But even with this stellar earnings report, the stock’s price dropped over 13%. And that’s because investors were only focused on the fact that growth expectations were lowered going forward. The company explained:
“While we expect to continue to significantly outpace the apparel industry, the growth rate going forward will be less than expected from our Investor Day in 2015.”
The company said it expected its revenue to grow in the low 20% range during 2017 and 2018, which while by itself is still impressive, would be UA’s worst performance since 2009. They also warned that profits and margins would shrink as the company reinvests to attack new pockets of growth overseas and also new segments like footwear to make up for the difficult retail environment in North America. Gross margins were already squeezed this quarter dropping from 48.8% a year ago to 47.5%, mostly due to increased discounts and promotions.
All in all the earnings report was solid. But… it wasn’t perfect. And you need perfect when you’re a growth stock.
If you take a look back at UA’s price chart you see a nearly parabolic price series. This is what happens with growth stocks. Investors have a certain set of expectations, the company exceeds them, price soars. The next round investors increase their expectations higher, the company beats again, and the stock flies even higher. This process repeats in a Soros-style reflexive loop until price diverges too far from reality.
At this point you can expect that the company will fail to meet expectations. And that’s exactly what began to happen to Under Armour in late September of last year.

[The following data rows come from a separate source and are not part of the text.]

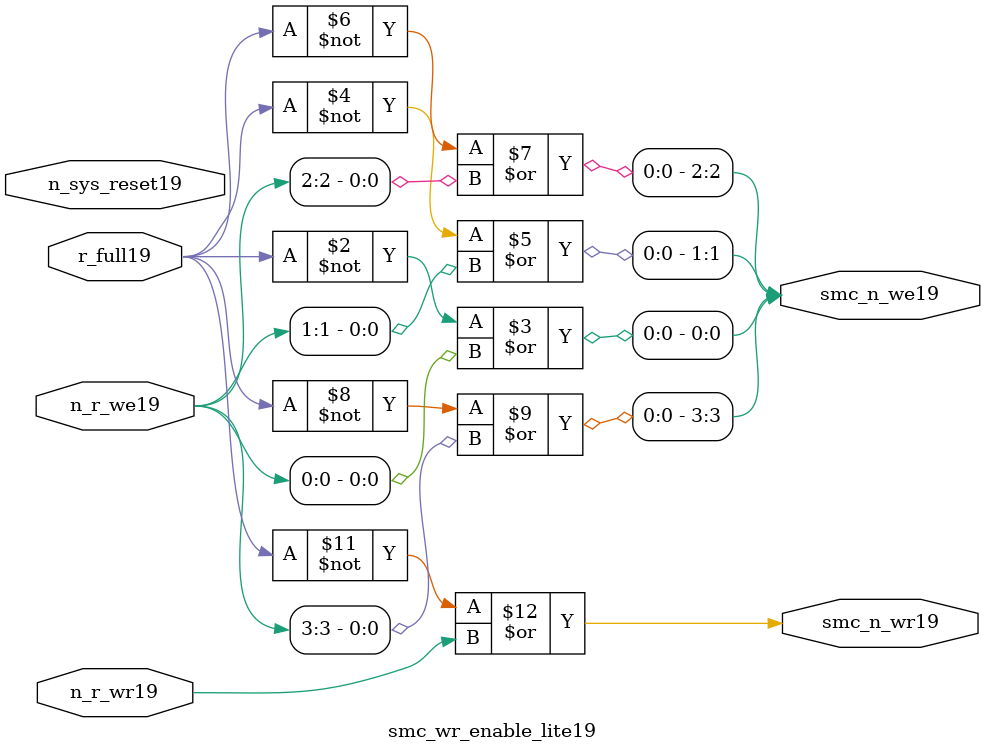
<source format=v>


  module smc_wr_enable_lite19 (

                      //inputs19                      

                      n_sys_reset19,
                      r_full19,
                      n_r_we19,
                      n_r_wr19,

                      //outputs19

                      smc_n_we19,
                      smc_n_wr19);

//I19/O19
   
   input             n_sys_reset19;   //system reset
   input             r_full19;    // Full cycle write strobe19
   input [3:0]       n_r_we19;    //write enable from smc_strobe19
   input             n_r_wr19;    //write strobe19 from smc_strobe19
   output [3:0]      smc_n_we19;  // write enable (active low19)
   output            smc_n_wr19;  // write strobe19 (active low19)
   
   
//output reg declaration19.
   
   reg [3:0]          smc_n_we19;
   reg                smc_n_wr19;

//----------------------------------------------------------------------
// negedge strobes19 with clock19.
//----------------------------------------------------------------------
      

//----------------------------------------------------------------------
      
//--------------------------------------------------------------------
// Gate19 Write strobes19 with clock19.
//--------------------------------------------------------------------

  always @(r_full19 or n_r_we19)
  
  begin
  
     smc_n_we19[0] = ((~r_full19  ) | n_r_we19[0] );

     smc_n_we19[1] = ((~r_full19  ) | n_r_we19[1] );

     smc_n_we19[2] = ((~r_full19  ) | n_r_we19[2] );

     smc_n_we19[3] = ((~r_full19  ) | n_r_we19[3] );

  
  end

//--------------------------------------------------------------------   
//write strobe19 generation19
//--------------------------------------------------------------------   

  always @(n_r_wr19 or r_full19 )
  
     begin
  
        smc_n_wr19 = ((~r_full19 ) | n_r_wr19 );
       
     end

endmodule // smc_wr_enable19


</source>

Growth concerns started to mount and the stock price began to decline. When this happens you can expect a large correction as the stock price readjusts to the new investor expectations.
The correction started in September 2015 and Under Armour put in an intermediate low on 1/21 of this year. But as you can see below, today’s move has broken that low, completing a large descending triangle formation.
This is what we like to call an inflection point. You get a fundamental piece of news which price has a heavy reaction too. It’s a signal that a new trend is being formed and that now is the right time to jump in. This is one of the best ways to combine technicals and fundamentals to increase the probability of a successful investment. Should price hold below the levels of the lower descending triangle boundary into the end of the week, we will consider putting on a short position.
We call this the nail in the coffin because this is the significant break we look for in growth stocks. Price pattern completions confirms that investors’ fundamental expectations have been permanently changed, and now we expect to see an equally large adjustment in price.
Under Armour is still a good long-term play, but it would be unwise to hold through this coming correction. And if you’re looking to establish a long-term position, allow price to get back to reasonable levels before doing so. You’ll get a much better price if you decide to wait.